__SELECTED EXCERPT__:
<<<<
Design and construction
- Architect: Ingenhoven Architects
- Developer: M+S UEM Sunrise (Project manager) Mapletree Investments (Project manager)
- Engineer: Beca Group

Other information
- Public transit: TE19 Shenton Way DT17 Downtown NS27 CC33 TE20 Marina Bay

Website
- www.marinaone.com.sg

= Marina One =

Mixed-use development in Singapore

Marina One is a mixed-use development bounded by Marina Way and Straits View in Marina South located within the Downtown Core of the city-state of Singapore.

Designed by Christoph Ingenhoven, Marina One covers a total gross floor area of approximately 3.67 million square feet. It includes two 34-storey residential towers, two 30-storey prime grade A office towers and a retail podium named 'The Heart', featuring lush greenery and landscaping by Gustafson Porter and ICN Design. Both were landscape architects behind Singapore's Gardens by the Bay, also located in Marina South.

It was developed by M+S Pte Ltd, a 60:40 joint venture between Investment fund Khazanah National and Singapore's investment company Temasek Holdings. Wholly owned subsidiaries of the two funds - Mapletree Investments and UEM Sunrise were appointed project managers.

The development broke ground on 11 July 2012 followed by the unveiling of Marina One's architectural design on 19 February 2013. It was inaugurated on 15 January 2018.

==History==
Marina One was designed by Ingenhoven Architects. A Korean consortium of Hyundai Engineering & Construction and GS Engineering and Construction were appointed main contractors for on 5 September 2013.

Other companies involved include Architects61, Beca Carter Hollings & Ferner, Langdon & Seah, Gustafson Porter, ICN Design and Arup.

===Unveiling ceremony===
The design of Marina One was unveiled on 19 February 2013.

At the ceremony, the project was described as "an iconic building" which would be positioned "in an unprecedented scale on the world map as a new financial centre."
>>>>
__STORED DATA__:
<<<<
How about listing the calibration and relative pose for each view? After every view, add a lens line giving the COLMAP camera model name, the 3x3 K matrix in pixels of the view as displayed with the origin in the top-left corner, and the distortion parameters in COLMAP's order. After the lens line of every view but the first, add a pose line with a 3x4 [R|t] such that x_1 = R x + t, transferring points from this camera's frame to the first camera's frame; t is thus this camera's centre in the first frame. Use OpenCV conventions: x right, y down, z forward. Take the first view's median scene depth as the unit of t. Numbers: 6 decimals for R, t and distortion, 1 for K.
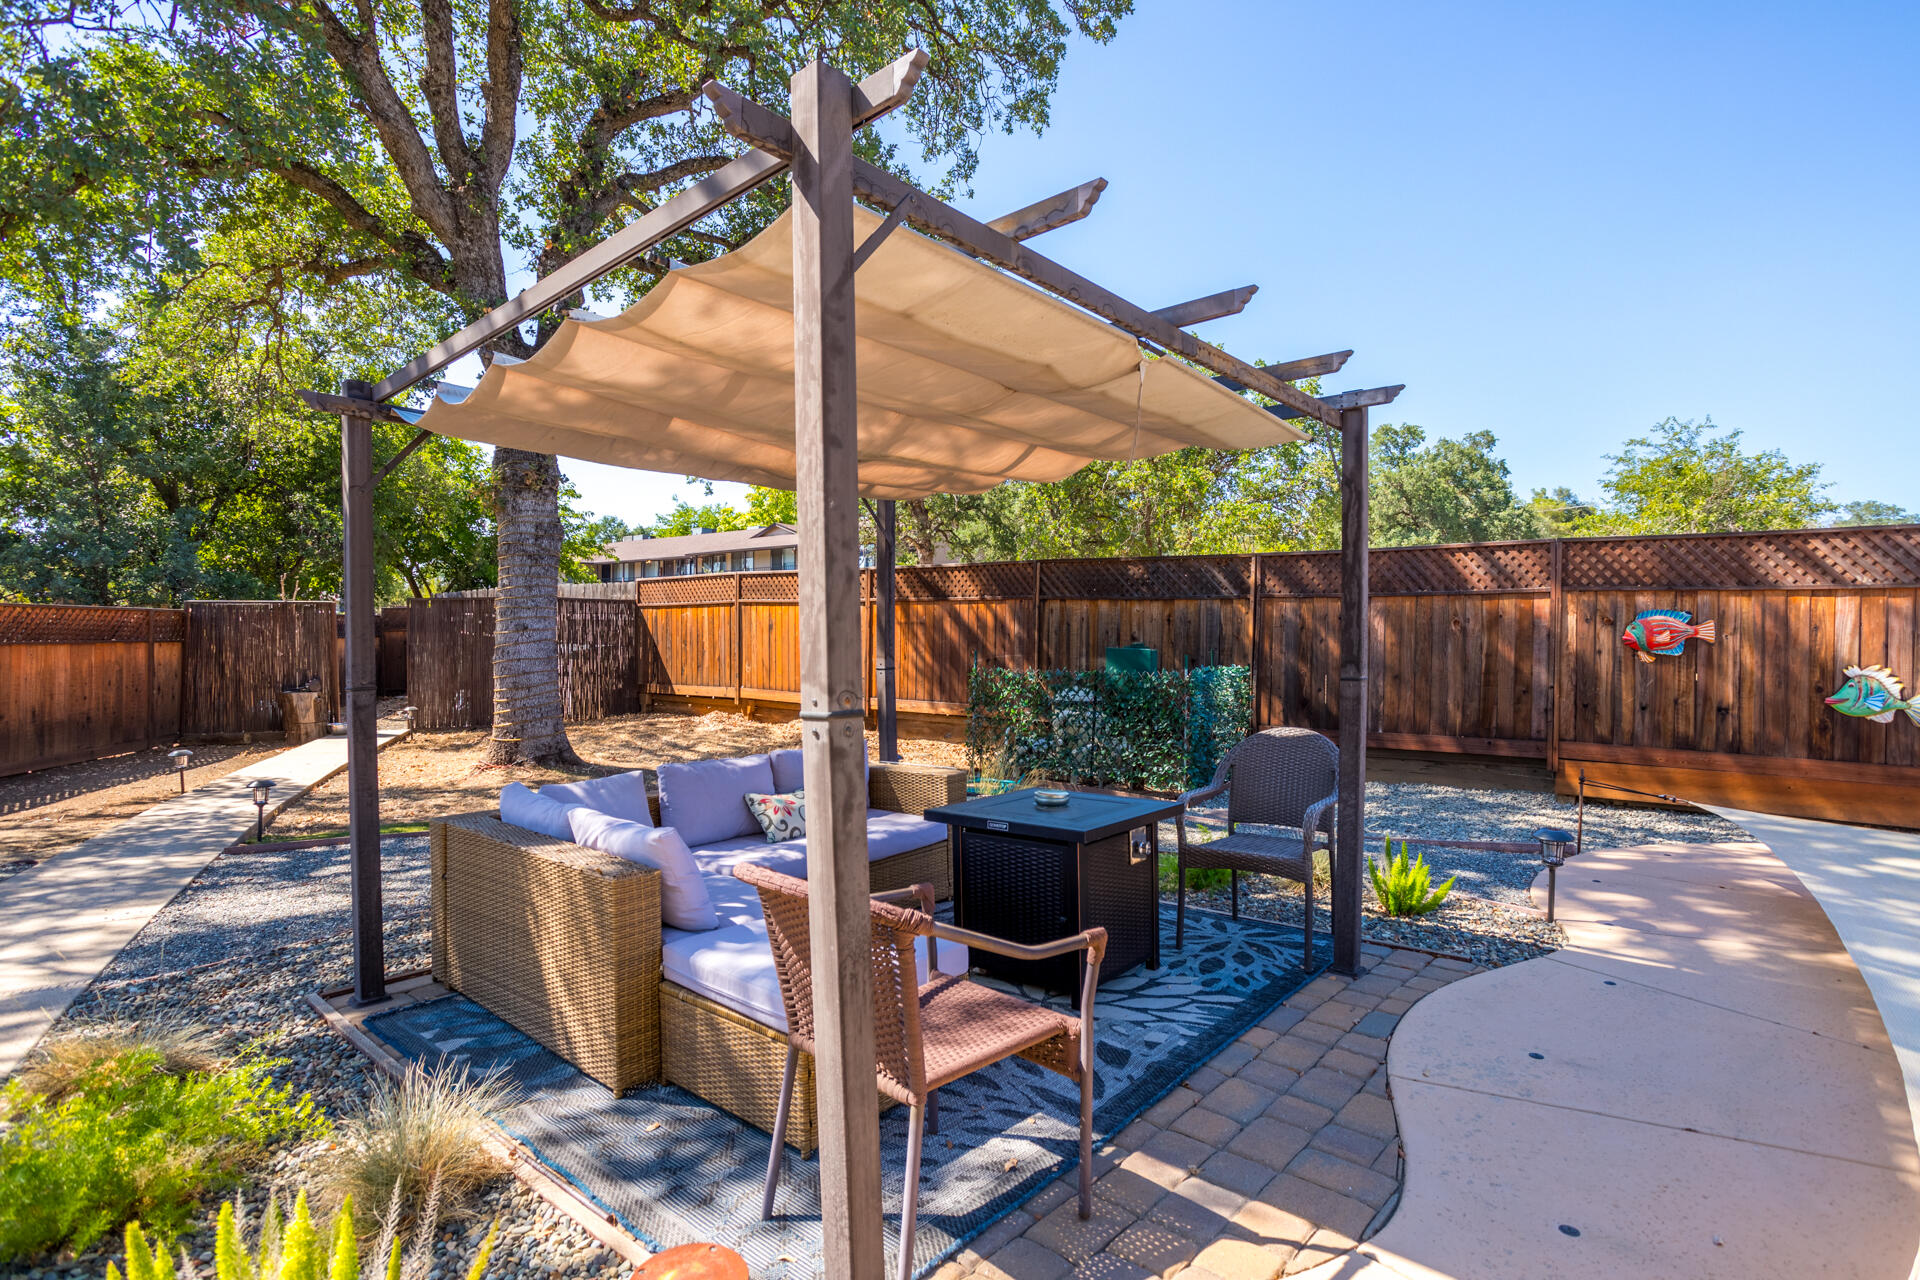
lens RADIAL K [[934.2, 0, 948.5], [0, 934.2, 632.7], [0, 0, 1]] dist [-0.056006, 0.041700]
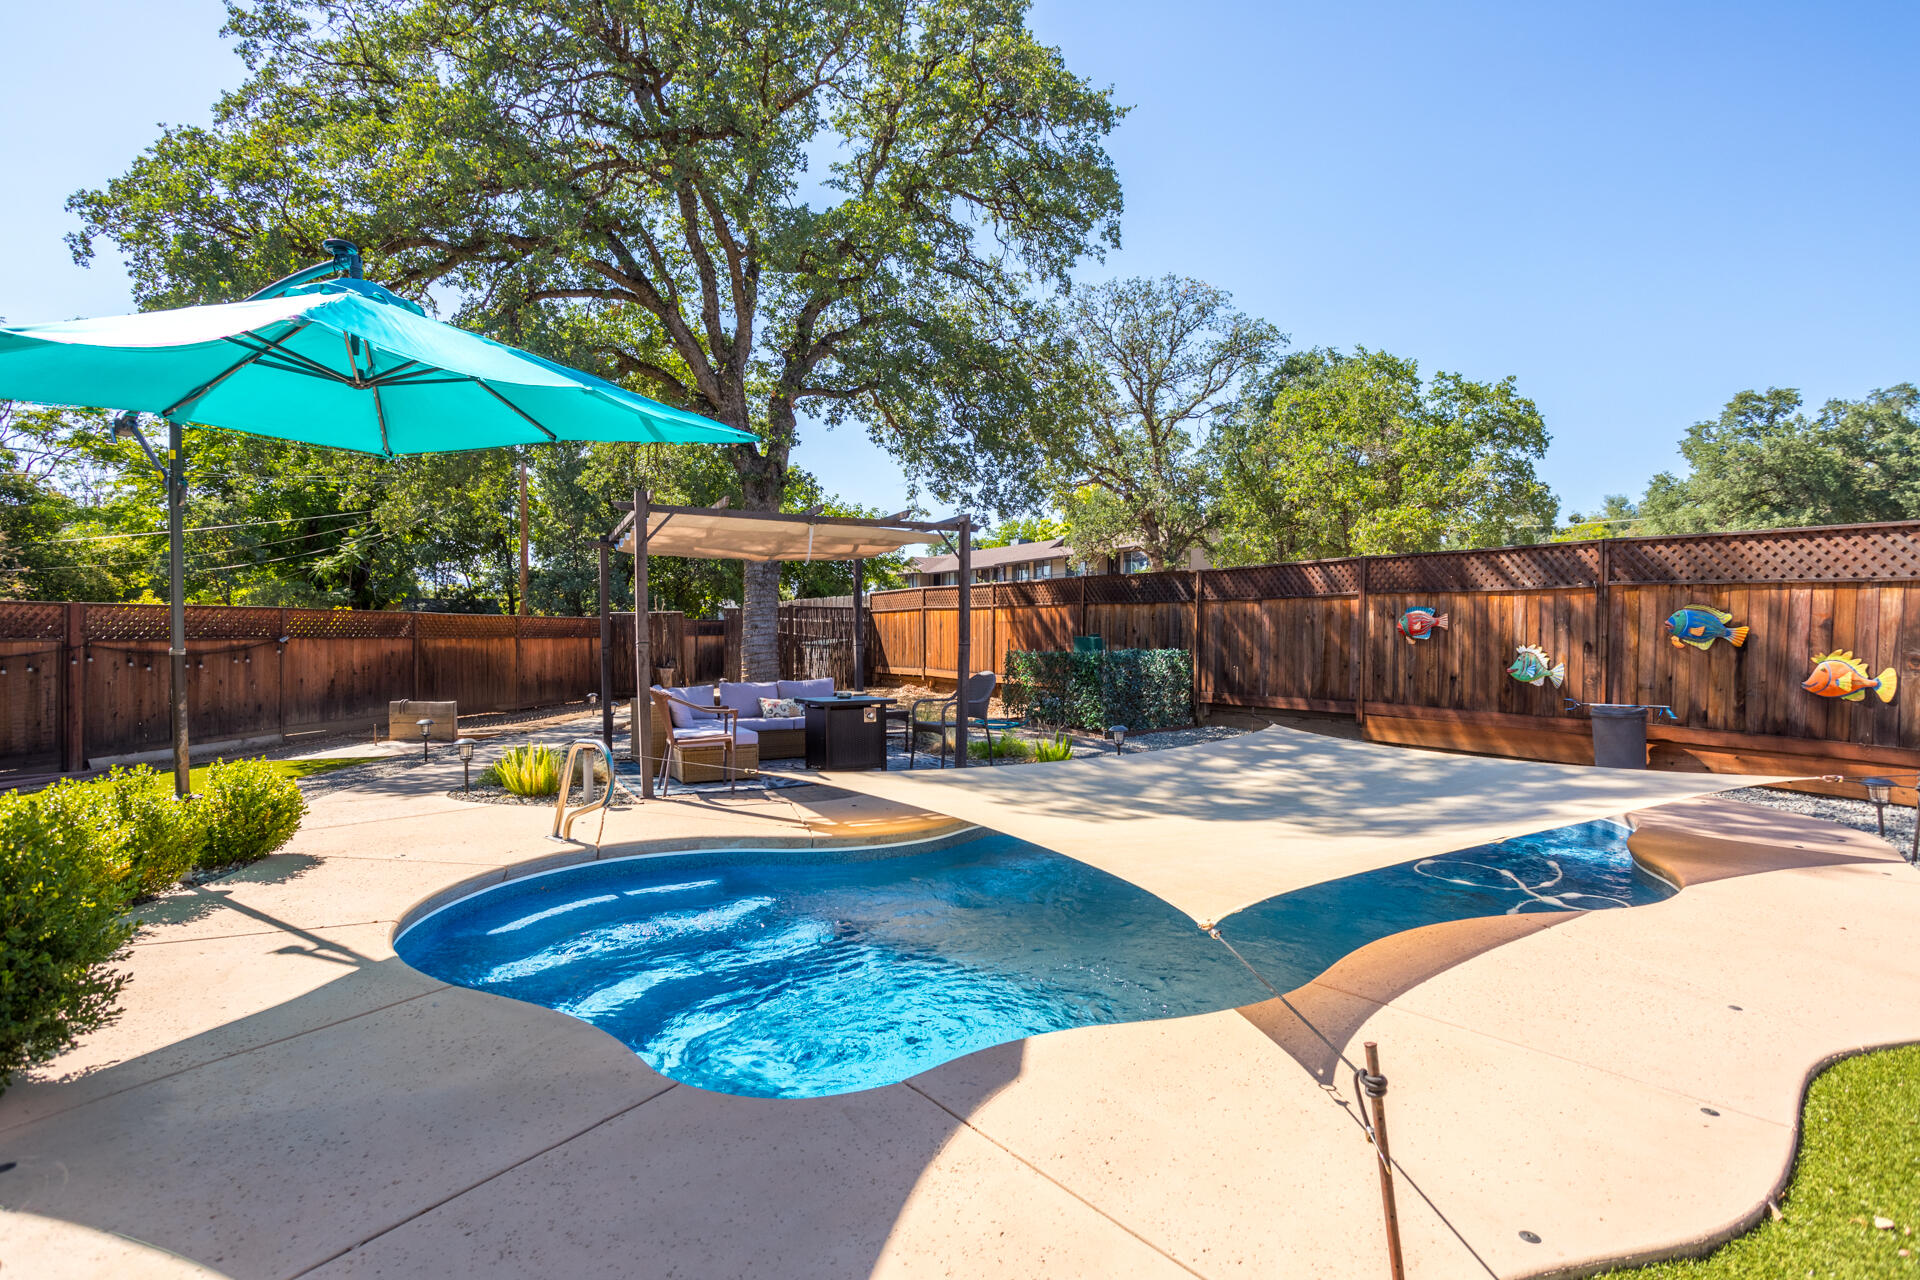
>>>>
__INSTRUCTIONS__:
(1) Reproduce word for word the stretch of the Marina One article from "Mixed-use development in" through "appointed project managers.".
(2) Resume the Marina One article after its final sentence.
None of the lines matter here.

__EXERCISE RESULTS__:
(1)
Mixed-use development in Singapore

Marina One is a mixed-use development bounded by Marina Way and Straits View in Marina South located within the Downtown Core of the city-state of Singapore.

Designed by Christoph Ingenhoven, Marina One covers a total gross floor area of approximately 3.67 million square feet. It includes two 34-storey residential towers, two 30-storey prime grade A office towers and a retail podium named 'The Heart', featuring lush greenery and landscaping by Gustafson Porter and ICN Design. Both were landscape architects behind Singapore's Gardens by the Bay, also located in Marina South.

It was developed by M+S Pte Ltd, a 60:40 joint venture between Investment fund Khazanah National and Singapore's investment company Temasek Holdings. Wholly owned subsidiaries of the two funds - Mapletree Investments and UEM Sunrise were appointed project managers.

(2)
===Groundbreaking ceremony===
Members of the M+S Board broke ground on Marina One on 11 July 2012. Speaking at the ceremony, the chairman of M+S revealed that the development would "define new standards of luxury urban living in Singapore, creating a benchmark for international excellence in design and sustainability" in line with the Urban Redevelopment Authority's (URA) long-term vision for Marina South as a growth area in establishing a global business and financial hub.

==Green Heart==
An estimated net floor area of 140,000 square feet retail podium in the centre of Marina One offers gastronomic and lifestyle options. The centerpiece of Green Heart will be a biodiversity garden designed and developed by Kathryn Gustafson of Gustafson Porter + Bowman. The Heart was envisaged by Christoph Ingenhoven as a sanctuary and a green civic space for communities to come together at the heart of Singapore's CBD. It will feature an array of lush greenery at the centre of the development comprising waterfalls and rooftop gardens.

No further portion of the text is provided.